“出兵,現在,絕對不行。”高順一個勁的搖頭。 孫楊疑惑的看著高順,“不是事先定好的計策嗎?怎麽又不行了?”
“主公,我說的再多,還不如你親自去軍營走一趟。”高順唉聲歎氣,表情沉重。
“我昨日剛去過軍營,很正常啊!難道有人造反了!”孫楊放下手中的豬腿,抹了把嘴,不解的看著高順。
系統的聲音在腦海中響起,“系統出品,品質保障。”
孫楊沒理他。
高順一跺腳,“主公,是去傷兵營。”
沒多久,孫府門口,馬麗牽著孫楊的坐騎走了過來。
“不是讓你伺候小姐,你跑來幹嘛?”孫楊不滿的看著馬麗。
馬麗舉起手中寶劍,“是大小姐讓我來保護你的。”
“那玲綺自己怎麽不來?難道還沒起床,這都快正午了。”孫楊疑惑的問道。
日正中天,豔陽高照。
馬麗撇撇嘴,“大小姐天沒亮就出去了,哪像你明明剛起床,還想鄙視別人。”鄙視這個詞是馬麗跟孫楊新學的,不得不說,不愧是逗比家族的新晉人員,接受能力就是強。
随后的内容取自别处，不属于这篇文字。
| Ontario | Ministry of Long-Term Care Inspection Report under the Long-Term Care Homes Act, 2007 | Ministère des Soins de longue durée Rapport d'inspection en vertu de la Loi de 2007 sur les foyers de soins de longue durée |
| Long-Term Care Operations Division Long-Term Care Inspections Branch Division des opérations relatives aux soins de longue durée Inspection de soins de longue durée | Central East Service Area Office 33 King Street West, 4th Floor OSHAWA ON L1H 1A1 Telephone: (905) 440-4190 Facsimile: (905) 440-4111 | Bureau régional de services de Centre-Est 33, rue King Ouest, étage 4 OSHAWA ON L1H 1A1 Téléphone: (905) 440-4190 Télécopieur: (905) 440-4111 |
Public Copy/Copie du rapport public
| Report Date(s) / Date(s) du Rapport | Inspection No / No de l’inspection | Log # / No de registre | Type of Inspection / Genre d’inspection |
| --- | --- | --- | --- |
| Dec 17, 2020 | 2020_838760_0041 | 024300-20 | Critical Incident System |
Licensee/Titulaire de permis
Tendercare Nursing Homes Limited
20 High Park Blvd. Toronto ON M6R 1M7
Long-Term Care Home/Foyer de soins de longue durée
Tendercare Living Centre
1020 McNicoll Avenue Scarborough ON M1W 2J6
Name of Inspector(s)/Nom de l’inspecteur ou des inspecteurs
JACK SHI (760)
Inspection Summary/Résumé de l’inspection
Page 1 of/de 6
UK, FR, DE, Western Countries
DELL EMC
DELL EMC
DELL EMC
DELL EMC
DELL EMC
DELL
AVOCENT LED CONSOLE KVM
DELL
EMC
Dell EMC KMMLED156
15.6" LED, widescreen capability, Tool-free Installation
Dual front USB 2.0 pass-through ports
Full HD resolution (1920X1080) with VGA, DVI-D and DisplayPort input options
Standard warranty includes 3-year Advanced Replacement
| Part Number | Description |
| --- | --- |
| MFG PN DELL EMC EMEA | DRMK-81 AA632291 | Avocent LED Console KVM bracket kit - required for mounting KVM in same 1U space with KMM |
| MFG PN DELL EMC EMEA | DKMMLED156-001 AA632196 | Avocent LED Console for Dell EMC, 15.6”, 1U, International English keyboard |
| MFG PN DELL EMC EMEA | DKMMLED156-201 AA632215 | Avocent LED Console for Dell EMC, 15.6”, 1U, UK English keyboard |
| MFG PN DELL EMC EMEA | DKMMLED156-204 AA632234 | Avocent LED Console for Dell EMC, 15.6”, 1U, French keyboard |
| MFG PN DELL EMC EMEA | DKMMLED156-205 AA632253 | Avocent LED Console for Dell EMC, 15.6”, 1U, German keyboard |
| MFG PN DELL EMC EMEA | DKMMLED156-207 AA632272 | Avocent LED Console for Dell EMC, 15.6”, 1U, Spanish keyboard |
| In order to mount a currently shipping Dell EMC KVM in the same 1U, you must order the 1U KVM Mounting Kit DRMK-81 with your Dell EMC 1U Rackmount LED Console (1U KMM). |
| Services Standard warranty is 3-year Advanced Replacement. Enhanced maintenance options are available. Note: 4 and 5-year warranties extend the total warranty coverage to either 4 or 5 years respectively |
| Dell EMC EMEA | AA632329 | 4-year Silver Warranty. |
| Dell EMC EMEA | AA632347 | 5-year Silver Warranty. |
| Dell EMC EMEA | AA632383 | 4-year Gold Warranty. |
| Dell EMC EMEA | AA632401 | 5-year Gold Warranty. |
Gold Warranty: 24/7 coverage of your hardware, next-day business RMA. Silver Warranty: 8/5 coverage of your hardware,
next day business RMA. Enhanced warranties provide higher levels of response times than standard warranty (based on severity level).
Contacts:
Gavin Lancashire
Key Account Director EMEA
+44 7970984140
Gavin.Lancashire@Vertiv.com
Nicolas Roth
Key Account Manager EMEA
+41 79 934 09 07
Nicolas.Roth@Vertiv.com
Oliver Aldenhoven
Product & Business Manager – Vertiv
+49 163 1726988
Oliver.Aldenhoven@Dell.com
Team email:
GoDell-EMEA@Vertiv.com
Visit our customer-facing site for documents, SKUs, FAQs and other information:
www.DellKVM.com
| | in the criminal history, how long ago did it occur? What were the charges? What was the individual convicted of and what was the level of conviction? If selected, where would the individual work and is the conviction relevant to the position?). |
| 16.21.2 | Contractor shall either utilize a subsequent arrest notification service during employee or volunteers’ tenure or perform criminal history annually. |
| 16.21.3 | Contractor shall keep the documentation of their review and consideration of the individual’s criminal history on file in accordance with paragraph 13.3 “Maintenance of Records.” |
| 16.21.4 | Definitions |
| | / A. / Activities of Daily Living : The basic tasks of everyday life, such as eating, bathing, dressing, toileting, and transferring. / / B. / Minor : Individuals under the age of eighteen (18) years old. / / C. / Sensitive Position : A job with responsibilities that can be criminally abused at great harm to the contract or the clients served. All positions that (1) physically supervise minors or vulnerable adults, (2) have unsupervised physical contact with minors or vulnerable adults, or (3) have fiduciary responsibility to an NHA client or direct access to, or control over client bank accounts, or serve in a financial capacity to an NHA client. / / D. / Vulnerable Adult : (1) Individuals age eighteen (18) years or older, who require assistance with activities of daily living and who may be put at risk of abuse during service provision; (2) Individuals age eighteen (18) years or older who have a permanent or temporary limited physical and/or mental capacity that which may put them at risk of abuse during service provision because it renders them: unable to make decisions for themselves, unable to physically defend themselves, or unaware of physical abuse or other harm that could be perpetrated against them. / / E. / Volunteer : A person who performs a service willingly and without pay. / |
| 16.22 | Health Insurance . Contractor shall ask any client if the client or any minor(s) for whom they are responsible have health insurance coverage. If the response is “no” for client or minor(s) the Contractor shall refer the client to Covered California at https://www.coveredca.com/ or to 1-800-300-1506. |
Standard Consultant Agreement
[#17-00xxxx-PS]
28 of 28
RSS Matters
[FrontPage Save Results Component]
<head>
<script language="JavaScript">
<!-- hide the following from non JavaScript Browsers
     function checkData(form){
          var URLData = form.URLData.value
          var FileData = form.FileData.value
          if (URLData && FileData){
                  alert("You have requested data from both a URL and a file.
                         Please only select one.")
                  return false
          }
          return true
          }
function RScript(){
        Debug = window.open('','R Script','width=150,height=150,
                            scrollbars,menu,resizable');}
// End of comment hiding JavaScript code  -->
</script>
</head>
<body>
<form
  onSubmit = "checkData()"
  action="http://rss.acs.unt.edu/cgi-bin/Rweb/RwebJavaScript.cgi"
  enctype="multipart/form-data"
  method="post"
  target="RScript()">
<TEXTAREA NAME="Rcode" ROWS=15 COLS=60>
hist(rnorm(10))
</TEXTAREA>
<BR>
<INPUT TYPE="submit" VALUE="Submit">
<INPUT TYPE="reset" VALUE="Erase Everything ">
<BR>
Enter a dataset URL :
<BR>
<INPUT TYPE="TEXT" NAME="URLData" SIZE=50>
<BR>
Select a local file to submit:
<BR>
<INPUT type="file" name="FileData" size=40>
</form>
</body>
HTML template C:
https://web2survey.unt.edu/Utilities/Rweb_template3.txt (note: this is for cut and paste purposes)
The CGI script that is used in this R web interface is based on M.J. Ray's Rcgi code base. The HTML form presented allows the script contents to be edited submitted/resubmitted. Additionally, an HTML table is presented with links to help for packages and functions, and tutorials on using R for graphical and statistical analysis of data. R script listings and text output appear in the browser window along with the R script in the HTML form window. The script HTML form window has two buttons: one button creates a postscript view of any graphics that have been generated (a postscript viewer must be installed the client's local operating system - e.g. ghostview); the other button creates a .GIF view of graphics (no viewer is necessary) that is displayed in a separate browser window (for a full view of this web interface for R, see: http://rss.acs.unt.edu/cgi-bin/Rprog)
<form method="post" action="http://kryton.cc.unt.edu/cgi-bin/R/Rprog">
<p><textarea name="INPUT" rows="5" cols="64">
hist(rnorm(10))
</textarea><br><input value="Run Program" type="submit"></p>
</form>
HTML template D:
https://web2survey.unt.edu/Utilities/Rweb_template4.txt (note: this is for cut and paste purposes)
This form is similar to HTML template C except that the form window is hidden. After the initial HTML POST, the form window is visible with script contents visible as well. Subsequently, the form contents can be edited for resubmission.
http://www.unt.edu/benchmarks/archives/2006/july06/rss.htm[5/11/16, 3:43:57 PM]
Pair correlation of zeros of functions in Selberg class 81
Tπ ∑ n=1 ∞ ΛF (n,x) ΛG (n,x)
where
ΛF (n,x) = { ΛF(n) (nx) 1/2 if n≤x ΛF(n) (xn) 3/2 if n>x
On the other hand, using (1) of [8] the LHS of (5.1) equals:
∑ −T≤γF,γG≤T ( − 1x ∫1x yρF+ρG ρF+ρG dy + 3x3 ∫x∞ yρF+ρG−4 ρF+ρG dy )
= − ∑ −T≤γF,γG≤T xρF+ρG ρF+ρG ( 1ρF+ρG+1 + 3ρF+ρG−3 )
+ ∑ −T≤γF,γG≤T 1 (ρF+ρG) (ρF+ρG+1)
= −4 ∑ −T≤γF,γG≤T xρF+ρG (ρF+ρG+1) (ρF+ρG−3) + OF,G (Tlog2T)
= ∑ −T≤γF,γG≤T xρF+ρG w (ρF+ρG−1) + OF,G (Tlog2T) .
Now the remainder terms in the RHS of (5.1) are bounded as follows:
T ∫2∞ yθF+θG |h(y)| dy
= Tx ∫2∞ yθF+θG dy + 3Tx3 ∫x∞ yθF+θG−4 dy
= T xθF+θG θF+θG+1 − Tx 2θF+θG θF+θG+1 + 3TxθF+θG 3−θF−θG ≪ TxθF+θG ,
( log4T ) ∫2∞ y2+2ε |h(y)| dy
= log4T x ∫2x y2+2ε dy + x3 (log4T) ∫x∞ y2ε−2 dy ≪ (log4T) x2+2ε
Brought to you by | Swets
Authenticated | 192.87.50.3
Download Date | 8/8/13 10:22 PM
“你小胳膊小腿的,我一個老爺們要你保護,再說了,誰不知道我孫楊是出了名的不怕死。”孫楊滿臉驕傲。
馬麗拔出寶劍,呼的一聲,地面的青石板斷成兩半。
“咳咳,這是寶劍鋒利,跟你有毛關系。”孫楊愣了愣不屑的說。
“嘩啦啦……”
到處都是金石碰撞的聲音,還有整齊的腳步聲,附近的巷子裡和院子裡走出無數身穿鐵甲的軍士,從四周集結過來,刀槍如林。
高順看著一下子出來這麽多人,驚疑不定,“主公,這是作甚?”
難道自己有什麽做的不對的,主公要拿自己,可也用不了這麽多人,這也太看的起自己了。
“仲達莫驚,他們是我的貼身護衛。”孫楊連忙安撫有些疑惑的高順。
高順表情怪異,“主公有多少貼身護衛?”高順心道主公是不是又開始語無倫次了。
“咳咳,有三千人。”孫楊的尷尬的咳嗽了一聲。
馬麗突然跳出來,“高大哥,你不知道,主公睡覺的時候,院子裡、房梁上、屋頂上、牆腳,甚至茅坑裡都站滿了守衛,還說自己出了名的不怕死。”
孫楊的老臉頓時紅了起來,心中暗恨道,馬麗,等我回來,發配你去茅坑站崗。
“主公安危身系數十萬人生死,謹慎點是應該的。”高順讚同的點點頭。
“仲達言之有理,甚和我意,唉,只是苦了守衛的將士,我於心不忍那,可我又有什麽辦法呢!我要是死了,徐州人該怎麽辦!大漢該怎麽辦……”孫楊滿臉的苦惱,沒了自己地球不轉了怎麽辦。
“咳咳”高順把頭歪到一邊,“主公,要不再加兩千人。”
“不用了,我是貪生怕死的人嗎?三千人雖然少了點,我將就一下。”孫楊一臉的傷感,踩著上馬石,坐上高頭大馬。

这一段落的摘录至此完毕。